Deformed or degenerated ?

Vladimir Bilenkin "achekhov at" at
Sat Sep 21 22:19:02 MDT 1996

John Plant wrote

> I think it is clear from the context that 'degeneration' is nearer to the meaning
> than 'regeneration'.

	Absolutely, though, of course, Russian 'degeneratsia' also fails to
convey the meaning of 'pererozdenie' as qualitative change.
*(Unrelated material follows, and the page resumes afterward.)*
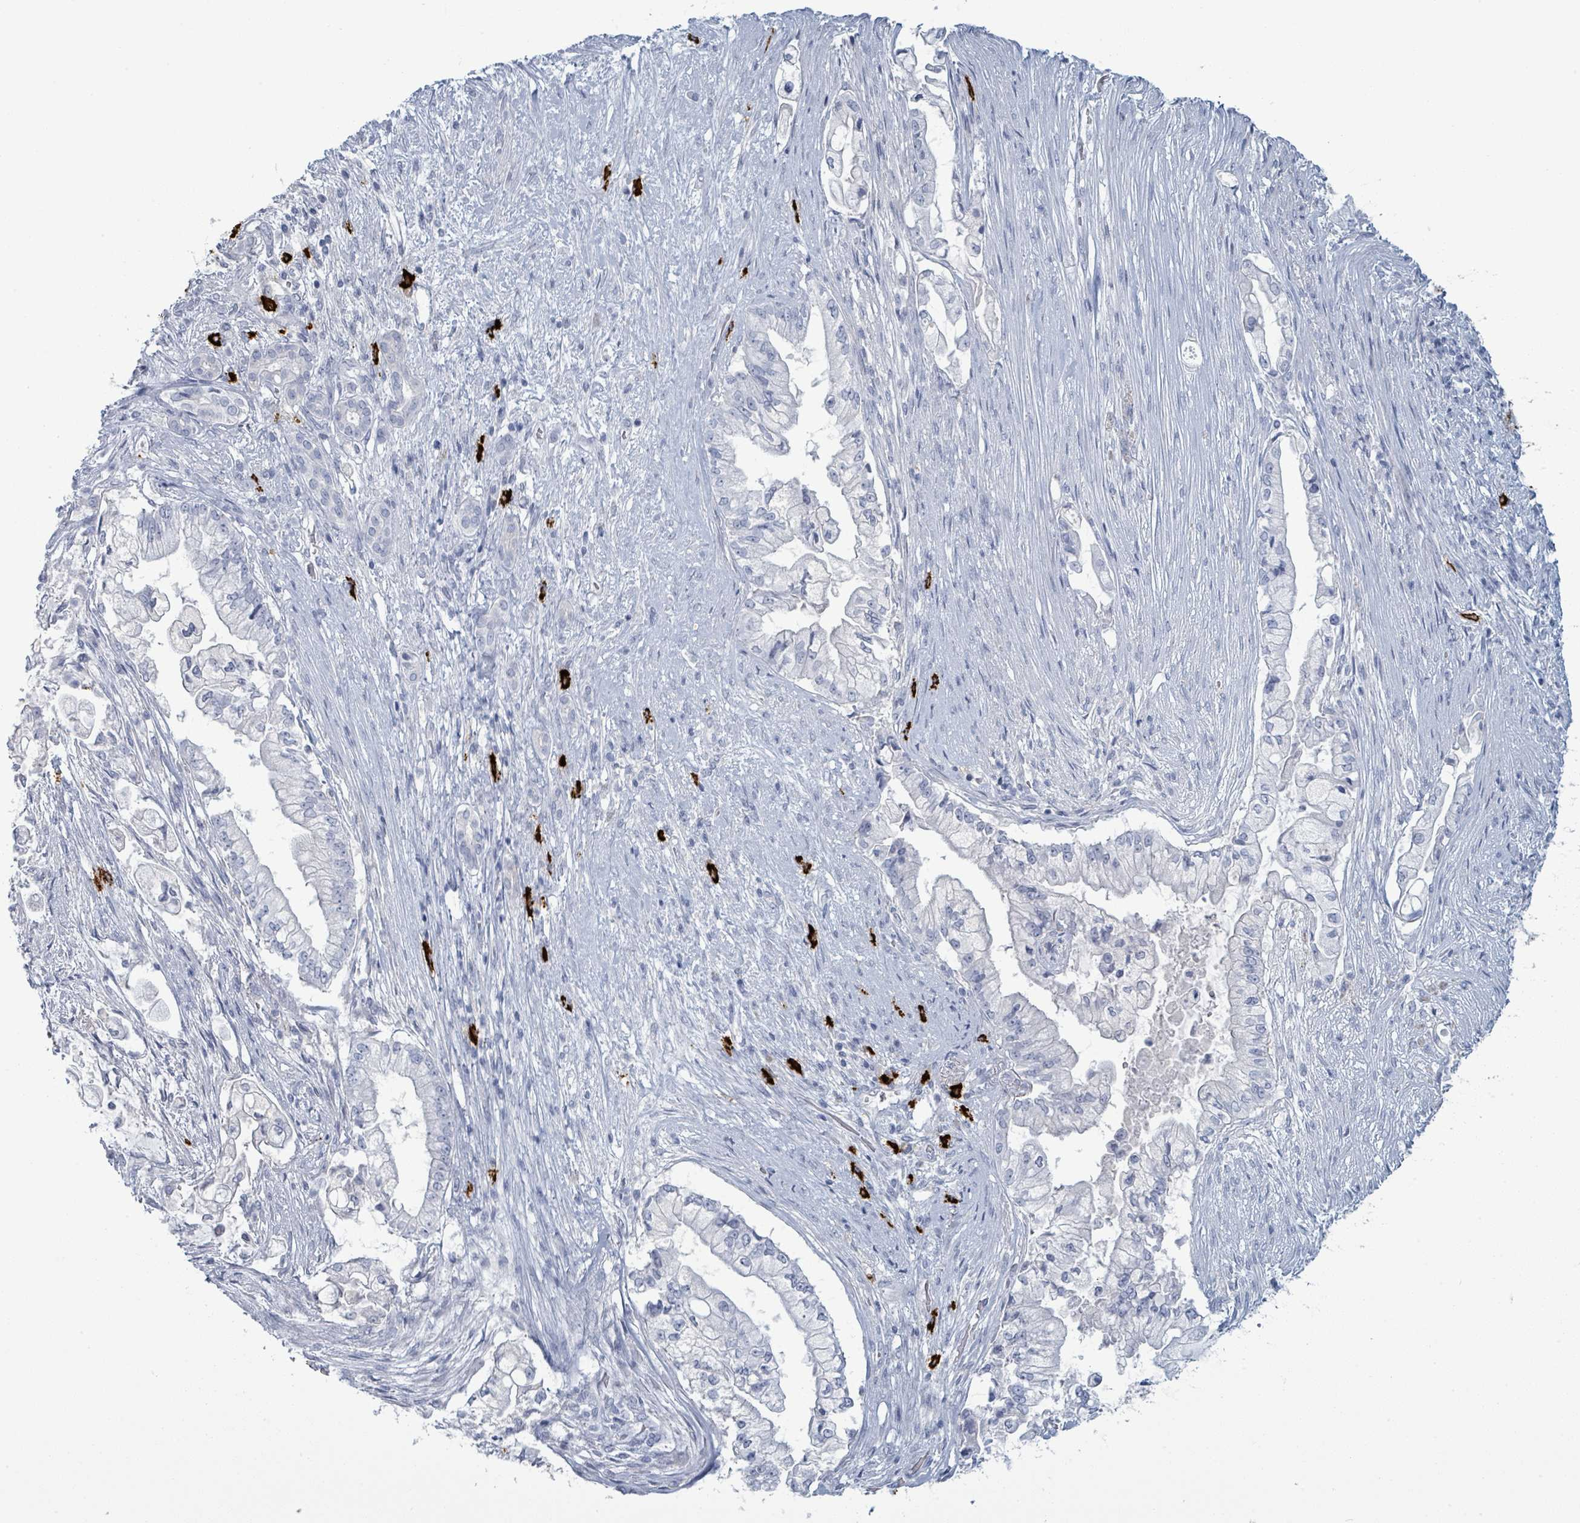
{"staining": {"intensity": "negative", "quantity": "none", "location": "none"}, "tissue": "pancreatic cancer", "cell_type": "Tumor cells", "image_type": "cancer", "snomed": [{"axis": "morphology", "description": "Adenocarcinoma, NOS"}, {"axis": "topography", "description": "Pancreas"}], "caption": "There is no significant positivity in tumor cells of pancreatic cancer (adenocarcinoma). Brightfield microscopy of immunohistochemistry (IHC) stained with DAB (brown) and hematoxylin (blue), captured at high magnification.", "gene": "VPS13D", "patient": {"sex": "female", "age": 69}}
>  When Lenin wrote about "a workers' state with bureaucratic deformations" what
> was the Russian word he used, do you happen to know ? (I think it is quoted in
> one of Rakovsky's statements in the BO, the one where he says the state has
> passed over into being a bureaucratic state with proletarian survivals. Don't
> distract yourself too long from your work if you don't have this material, I
> can look at it on monday for myself.)

Sorry, I don't have Rakovsky's work in either language. I've checked Lenin's
last articles as ones most likely to contain this expression. Nothing.
But in RB Trotsky puts in quotation marks the expression
"buirokraticheskie izvrashcheniia" (b. distortions?) as characteristic for
Lenin's understanding of the problem (section "Generalized Want and
the Gendarme").  Trotsky makes it clear that this expression signaled
the "obvious underestimation of the coming problems," and in the end of the
section concludes that bureaucratism has turned from "izvrashchenie" to the
system of rule.  This process is precisely what he denotes by "pererozhdenie"
that results in some new quality. (Rakovsky's "functional becoming social").
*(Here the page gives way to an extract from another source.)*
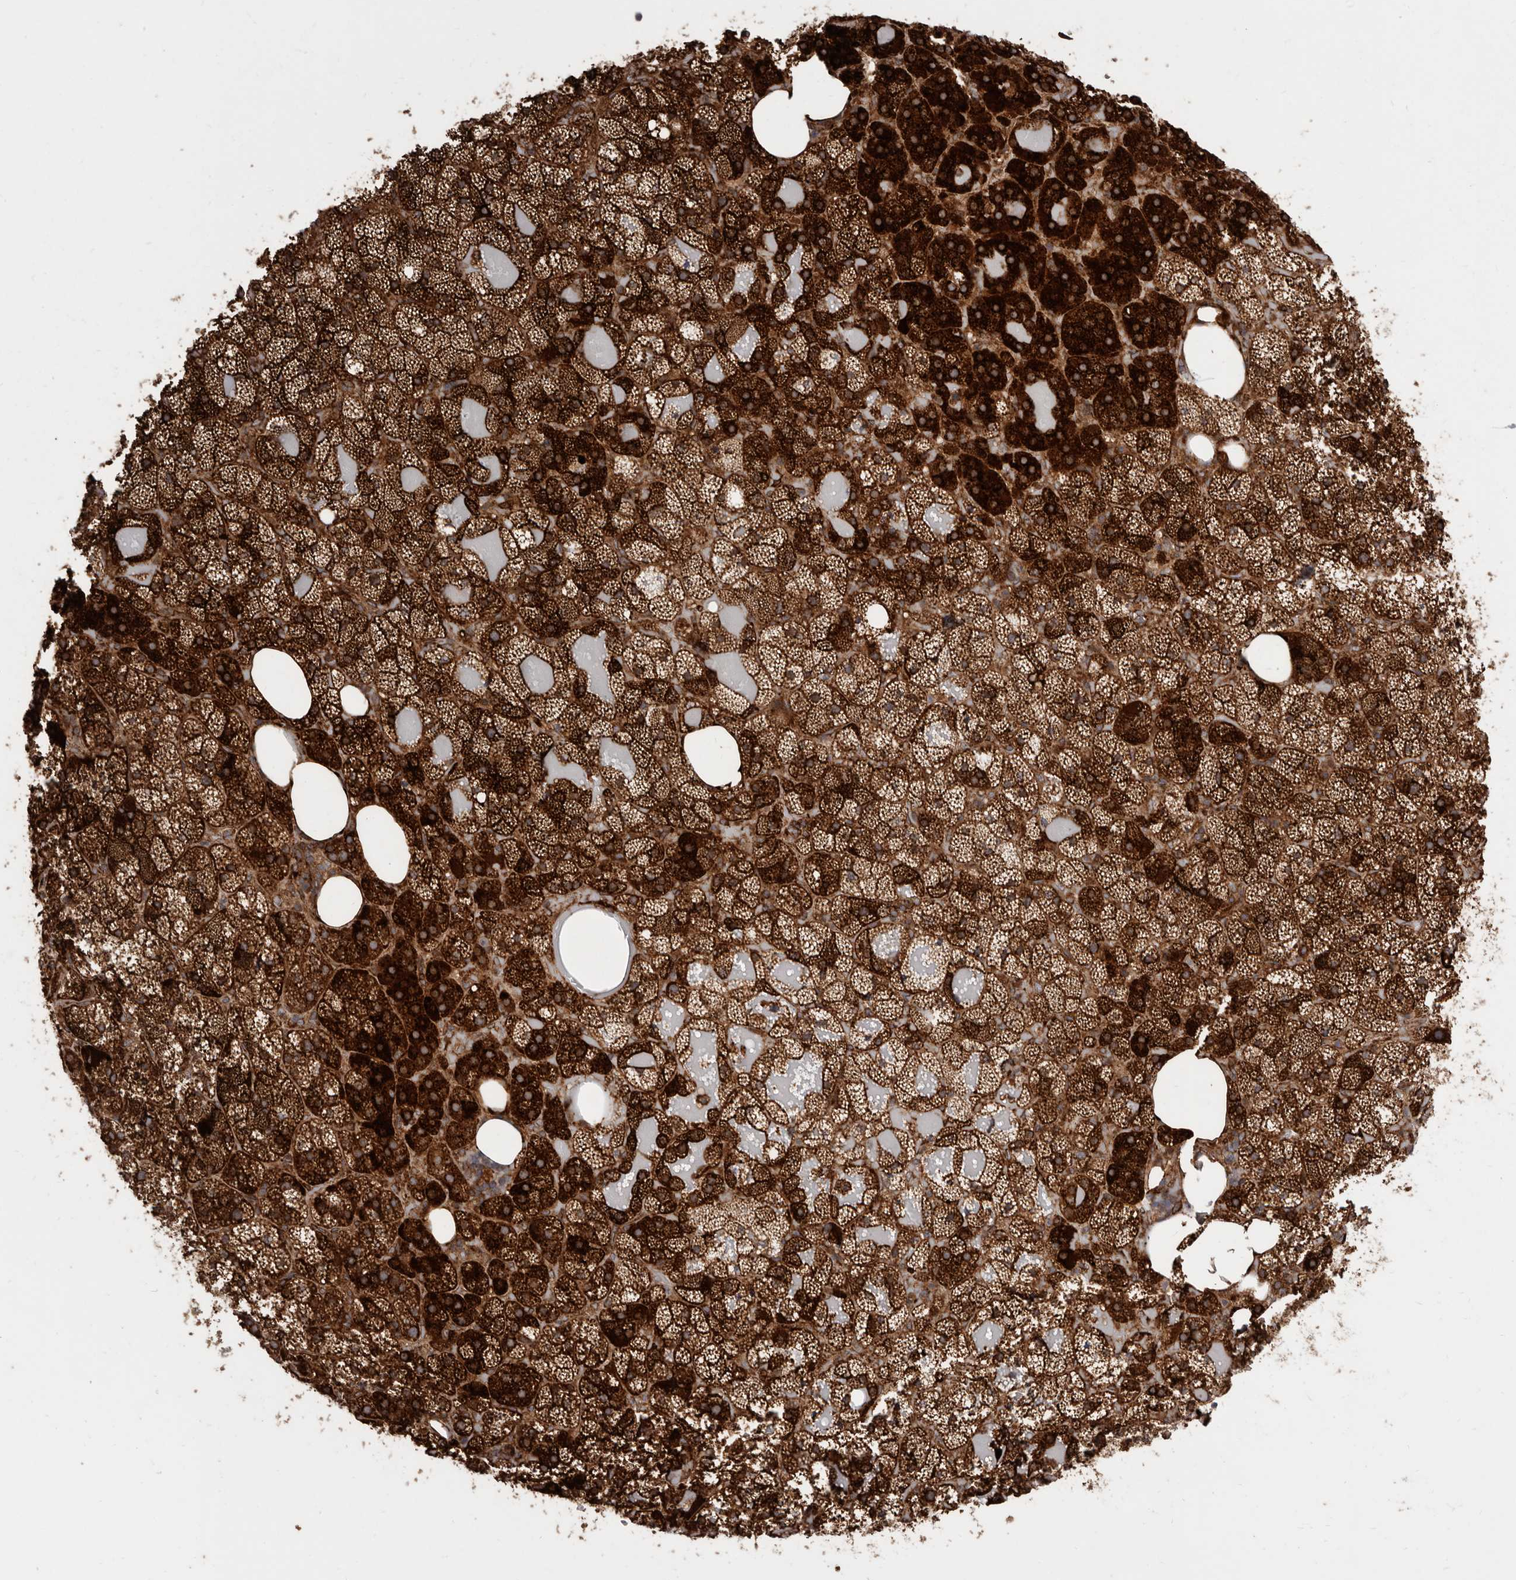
{"staining": {"intensity": "strong", "quantity": ">75%", "location": "cytoplasmic/membranous"}, "tissue": "adrenal gland", "cell_type": "Glandular cells", "image_type": "normal", "snomed": [{"axis": "morphology", "description": "Normal tissue, NOS"}, {"axis": "topography", "description": "Adrenal gland"}], "caption": "Protein expression analysis of unremarkable human adrenal gland reveals strong cytoplasmic/membranous positivity in approximately >75% of glandular cells.", "gene": "FLAD1", "patient": {"sex": "female", "age": 59}}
> The phrase 'degenerated workers state' occurs in the Transitional Programme.
> This may be the first time he uses it. Certainly it is not in 'Revolution
> Betrayed', but it may be in some of the other writings between 37 and 38.

I don't know how this phrase may sound in Russian, but adjectival
"pererozhdennoe" (let alone, degenerativnoe) is out of question.
Also note that while this phrase does not occur in BR, "pererozhdenie"
is one of the central concepts of the book. I have found two usages
especially significant because they imply that the process of pererozhdenie
has gone beyound that of the party. Both are in the Supplement to the Russian
edition (1990, courtesy David King of London, and Fortress Books.  In section
"Socialism in One Country" we find: "The longer the USSR remains in the
capitalist encirclement the deeper progresses the process of pererozhdenie
of social tissues." And close to the end of the last section
"Friends of the USSR" he writes that these "friends" "console themselves
that under given conditions the bureaucratic pererozhdenie appears a
historical necessity."  We also find "pererozhdenie" of the Third
International and the army.

Now, if I may make a comment re the Thermidor theme and pererozdenie thing.
There may be a certain tension of a theoretical
sort manifested here.  On the one hand, Trotsky attempts to grasp the nature
of Soviet developments through a historical analogy. But he already
realizes that this analogy lames and that he faces an absolutely new
historical phenomenon.  For the transition from the Jacobins to the
Thermidorians  was clearly not of a pererozhdenie type.  These forces
existed alongside from the very beginning, and the dynamic of the Revolution
just put these groups forward in succession. Pererozhdenie then may denote
some new type of social-political transformation/mutation uniquely proper
to the "workers' state" and thus lacking any satisfactory explanatory analogy
in history.

> reason I know this stuff is not that my head is so full of Trotsky's texts, but
> that I am trying to write a piece on the development of these trends -
> especially the ideas of workers state, degeneration and Thermidor - by Trotsky
> for the November conference on 'Revolution Betrayed', which means I have to
> look at a great many of these texts again in detail. Would you have any
> objection if I were to quote your remarks in my paper ?)

I'll be proud if my humble name is mentioned at this historical event.

> You wrote :
> > In BO, Trotsky often uses the formula of the "bureaucratically deformed
> worker's state."
> This may be a very important point. In the items translated in the Pathfinder
> 'yearbooks' this phrase is not much used, even for example when Trotsky writes
> about Rakovsky's conclusions. If it is not too much trouble, perhaps you could
> point to a couple of examples of this phrase in the Russian of BO and I can
> check the translation.
> 	I 'm sorry for not making it clear that I read BO only in English.
That was long ago when I had access to it.  I also came across this phrase
recently rereading some of Deutscher's Trotsky who appears to quote it from
BO. So I withdraw my "often".

I hope you'll have a great time in Moscow. I also thought about taking part in
this conference but had to decide against it.  Incidentally, do you know
Vadim Rogovin's works on the Left Opposition.  He is very good. I am sure
he'll be at the conference.  Hope you'll tell us about your trip upon return.